Brick by Brick demonstrated that physics-informed reasoning changes the nature of the agent's output in ways that go beyond structural metrics. Stage 3 does not just build more stable structures — it builds fewer bricks to do so, follows its own plans more faithfully, and generalizes to shapes it has never seen by reasoning from physical first principles rather than recalling memorized patterns. The hypothesis holds: grounding the model in physical reality produces feasible geometries with fewer hallucinations, and that same grounding makes the agent's logic visible enough for a designer to challenge and redirect it.

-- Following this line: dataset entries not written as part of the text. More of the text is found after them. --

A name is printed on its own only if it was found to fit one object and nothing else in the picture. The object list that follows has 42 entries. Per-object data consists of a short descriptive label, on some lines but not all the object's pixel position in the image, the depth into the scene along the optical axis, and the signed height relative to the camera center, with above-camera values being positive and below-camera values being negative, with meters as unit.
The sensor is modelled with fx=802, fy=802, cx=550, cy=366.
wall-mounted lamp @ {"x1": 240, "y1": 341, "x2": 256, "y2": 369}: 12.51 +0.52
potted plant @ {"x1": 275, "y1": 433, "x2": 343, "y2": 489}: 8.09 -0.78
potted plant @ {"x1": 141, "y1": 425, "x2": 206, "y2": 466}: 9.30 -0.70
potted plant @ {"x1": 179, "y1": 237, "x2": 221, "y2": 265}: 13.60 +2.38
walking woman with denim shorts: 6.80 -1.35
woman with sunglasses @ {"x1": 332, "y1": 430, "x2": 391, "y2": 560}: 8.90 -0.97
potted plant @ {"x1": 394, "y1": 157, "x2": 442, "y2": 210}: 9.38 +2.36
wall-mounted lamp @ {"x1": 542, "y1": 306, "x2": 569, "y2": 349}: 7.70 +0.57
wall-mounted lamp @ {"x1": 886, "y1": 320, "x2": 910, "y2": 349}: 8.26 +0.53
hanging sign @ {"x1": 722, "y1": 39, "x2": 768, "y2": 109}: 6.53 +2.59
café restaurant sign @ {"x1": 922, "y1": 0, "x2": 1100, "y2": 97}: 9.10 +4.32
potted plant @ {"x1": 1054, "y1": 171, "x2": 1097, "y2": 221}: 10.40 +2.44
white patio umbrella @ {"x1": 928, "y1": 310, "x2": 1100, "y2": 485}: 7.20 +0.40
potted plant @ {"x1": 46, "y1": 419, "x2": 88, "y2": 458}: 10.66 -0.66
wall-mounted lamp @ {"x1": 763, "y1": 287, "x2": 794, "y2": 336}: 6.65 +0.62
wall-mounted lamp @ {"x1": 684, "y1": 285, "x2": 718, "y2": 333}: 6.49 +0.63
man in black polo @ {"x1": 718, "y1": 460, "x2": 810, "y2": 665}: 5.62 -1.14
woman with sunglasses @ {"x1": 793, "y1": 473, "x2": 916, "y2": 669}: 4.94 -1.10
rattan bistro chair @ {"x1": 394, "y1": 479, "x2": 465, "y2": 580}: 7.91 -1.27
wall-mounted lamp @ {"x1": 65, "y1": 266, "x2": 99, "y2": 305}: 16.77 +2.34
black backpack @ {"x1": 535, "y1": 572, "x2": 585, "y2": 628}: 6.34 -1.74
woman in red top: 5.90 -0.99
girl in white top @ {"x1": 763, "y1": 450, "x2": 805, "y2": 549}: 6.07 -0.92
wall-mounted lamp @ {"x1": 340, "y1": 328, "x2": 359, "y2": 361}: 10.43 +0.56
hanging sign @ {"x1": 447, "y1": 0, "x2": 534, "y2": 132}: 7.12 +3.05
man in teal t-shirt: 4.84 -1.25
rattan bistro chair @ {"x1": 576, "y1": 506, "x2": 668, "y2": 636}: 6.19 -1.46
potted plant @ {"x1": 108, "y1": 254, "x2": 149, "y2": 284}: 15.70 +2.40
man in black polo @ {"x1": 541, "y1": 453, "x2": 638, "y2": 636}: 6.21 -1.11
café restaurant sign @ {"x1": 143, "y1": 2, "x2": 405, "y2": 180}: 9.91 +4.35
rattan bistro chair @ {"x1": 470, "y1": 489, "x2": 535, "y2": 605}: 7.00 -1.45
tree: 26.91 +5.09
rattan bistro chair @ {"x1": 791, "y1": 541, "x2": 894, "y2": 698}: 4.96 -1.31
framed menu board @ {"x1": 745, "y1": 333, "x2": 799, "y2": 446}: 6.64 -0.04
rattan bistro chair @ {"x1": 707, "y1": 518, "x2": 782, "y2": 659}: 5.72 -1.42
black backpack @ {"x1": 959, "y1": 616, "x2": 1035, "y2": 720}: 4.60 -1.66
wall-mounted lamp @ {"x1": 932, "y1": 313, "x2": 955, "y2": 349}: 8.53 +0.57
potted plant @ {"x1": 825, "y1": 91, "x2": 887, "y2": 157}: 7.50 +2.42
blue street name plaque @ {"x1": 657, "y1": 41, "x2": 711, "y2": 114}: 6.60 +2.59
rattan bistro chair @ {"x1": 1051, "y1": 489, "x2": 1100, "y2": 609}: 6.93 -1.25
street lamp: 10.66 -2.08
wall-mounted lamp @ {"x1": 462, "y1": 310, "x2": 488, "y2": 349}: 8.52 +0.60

What the results also clarify, with equal precision, is where the current limits lie. The same reasoning that makes structures sound and outputs legible is what consumes 95% of the agent's token budget, introduces generation latency of up to 40 minutes per structure, and — beyond a threshold — pushes designers back into passive disengagement not from mistrust but from exhaustion. Moderate reasoning increases engagement. Excessive reasoning reduces it. The system resolved the physics gap and opened a latency gap in its place.
The path forward from here is not to reduce reasoning but to reorganize how it is delivered and when. The per-brick rationale is most valuable not as dense continuous text but as structured, on-demand information surfaced at the moment the designer needs it — which is precisely what the per-brick reasoning panel in the interface began to demonstrate. Combining inference-time optimization with a more legible reasoning interface is what separates a promising research prototype from a practical collaborative tool. The physics is now inside the model. The next problem is time.